Seorang perempuan setengah baya mendekat, membawa dua gelas teh hangat. "Ini, Bu," katanya, menyodorkan gelas kepada Tania. "Kami sudah tidak punya banyak lagi untuk ditawarkan." 

Tania menerimanya dengan senyum kecil, lalu duduk di samping lelaki tua itu. Perempuan itu melanjutkan, "Mereka bilang ini untuk kebaikan kami, untuk kemajuan. Tapi kami tidak pernah ditanya apa yang kami butuhkan. Mereka hanya bilang, 'ini untuk negara, untuk pangan nasional.' Tapi kami? Kami hanya jadi penonton."

Tania mencatat setiap kata, seperti biasa. Ia tahu betul bahwa cerita-cerita semacam ini bukan hal baru. Tapi setiap kali mendengarnya, ia selalu tersentak oleh betapa miripnya pola-pola ini di mana pun: janji kemakmuran yang justru melahirkan kemiskinan, pembangunan yang mengorbankan yang paling rentan. "Apa yang kalian lakukan sekarang?" tanyanya, mencoba memahami bagaimana mereka bertahan.

Lelaki tua itu menghela napas. "Kami coba bertahan, Bu. Ada yang jadi buruh di proyek itu, tapi upahnya kecil. Ada yang coba cari kerja di kota, tapi tidak semua beruntung. Kami seperti terjepit. Tanah kami diambil, tapi kami tidak punya pilihan lain."

Perempuan itu menambahkan, "Kadang kami bertanya, untuk siapa semua ini? Kami dengar beras dari food estate ini diekspor, dijual ke luar negeri. Tapi kami di sini justru kesulitan makan. Apa ini yang disebut kemajuan?"

Tania terdiam sejenak. Ia teringat lagi pada tulisannya: “Pembangunan bukanlah proses yang netral. Ia adalah medan pertarungan, di mana kekuasaan beroperasi dengan cara yang seringkali memperdalam ketidaksetaraan.” (Development is not a neutral process. It is a terrain of struggle, where power operates in ways that often deepen inequality.) 

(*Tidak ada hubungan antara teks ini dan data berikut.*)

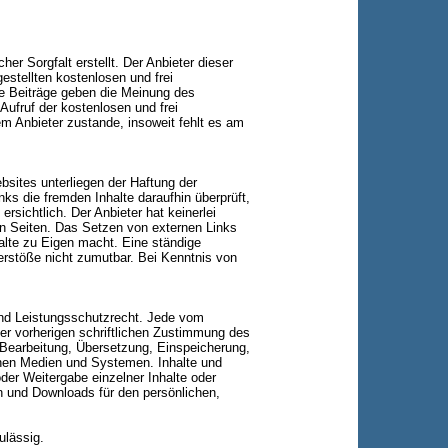
er Sorgfalt erstellt. Der Anbieter dieser
estellten kostenlosen und frei
e Beiträge geben die Meinung des
Aufruf der kostenlosen und frei
m Anbieter zustande, insoweit fehlt es am
bsites unterliegen der Haftung der
nks die fremden Inhalte daraufhin überprüft,
sichtlich. Der Anbieter hat keinerlei
ten Seiten. Das Setzen von externen Links
halte zu Eigen macht. Eine ständige
verstöße nicht zumutbar. Bei Kenntnis von
 und Leistungsschutzrecht. Jede vom
er vorherigen schriftlichen Zustimmung des
, Bearbeitung, Übersetzung, Einspeicherung,
chen Medien und Systemen. Inhalte und
oder Weitergabe einzelner Inhalte oder
ien und Downloads für den persönlichen,
ulässig.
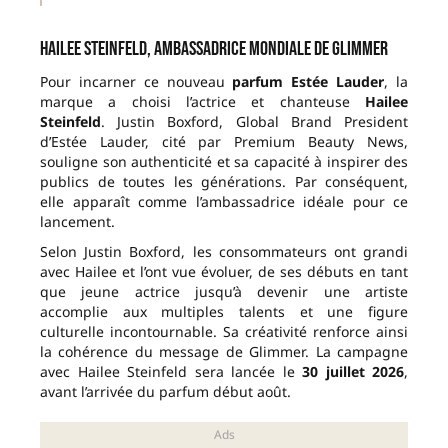
Hailee Steinfeld, ambassadrice mondiale de Glimmer
Pour incarner ce nouveau
parfum Estée Lauder
, la
marque a choisi l’actrice et chanteuse
Hailee
Steinfeld
. Justin Boxford, Global Brand President
d’Estée Lauder, cité par Premium Beauty News,
souligne son authenticité et sa capacité à inspirer des
publics de toutes les générations. Par conséquent,
elle apparaît comme l’ambassadrice idéale pour ce
lancement.
Selon Justin Boxford, les consommateurs ont grandi
avec Hailee et l’ont vue évoluer, de ses débuts en tant
que jeune actrice jusqu’à devenir une artiste
accomplie aux multiples talents et une figure
culturelle incontournable. Sa créativité renforce ainsi
la cohérence du message de Glimmer. La campagne
avec Hailee Steinfeld sera lancée le
30 juillet 2026
,
avant l’arrivée du parfum début août.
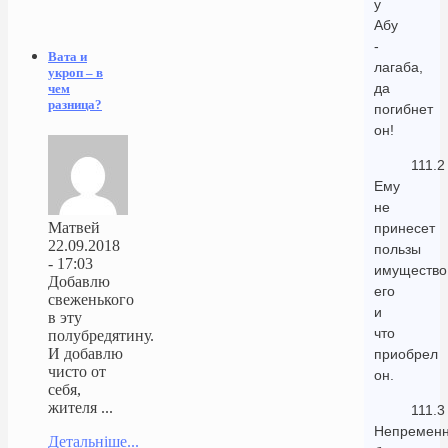
у
Абу
-
Вата и
лагаба,
укроп – в
да
чем
разница?
погибнет
он!
111.2
Ему
не
Матвей
принесет
22.09.2018
пользы
- 17:03
имущество
Добавлю
его
свеженького
и
в эту
что
полубредятину.
И добавлю
приобрел
чисто от
он.
себя,
жителя ...
111.3
Непремен
Детальніше...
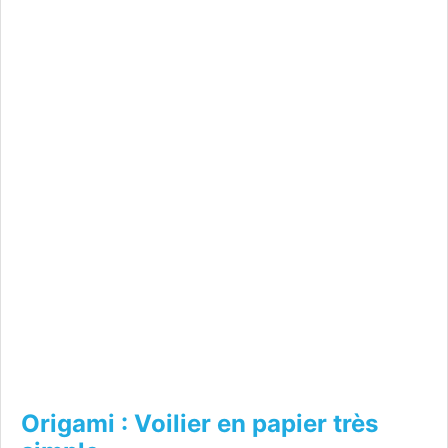
Origami : Voilier en papier très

Di kampung ini, ia melihat dengan jelas bagaimana "pembangunan" justru memperlebar jurang antara yang kuat dan yang lemah, antara yang memiliki akses dan yang terpinggirkan.

Sebelum pergi, Tania berjanji akan membawa cerita mereka ke dunia yang lebih luas. "Suara kalian penting," katanya. "Mereka perlu tahu apa yang sebenarnya terjadi di sini." Tapi di dalam hatinya, ia tahu bahwa janji saja tidak cukup. 

Seperti yang ia tulis dalam bukunya, “Solidaritas bukan sekadar tentang mendengarkan; ia adalah tentang bertindak dengan cara yang menantang struktur kekuasaan." (Solidarity is not just about listening; it is about acting in ways that challenge the structures of power.)

Dan andai ia menoleh sekali lagi sebelum pergi, ia akan melihat lelaki tua itu masih duduk di tangga, matanya masih menatap ke arah lahan yang dulu adalah miliknya. Di langit, awan-awan masih bergantung, tak kunjung memutuskan antara cerah dan hujan. Seperti nasib mereka, yang terjebak di antara janji dan kenyataan.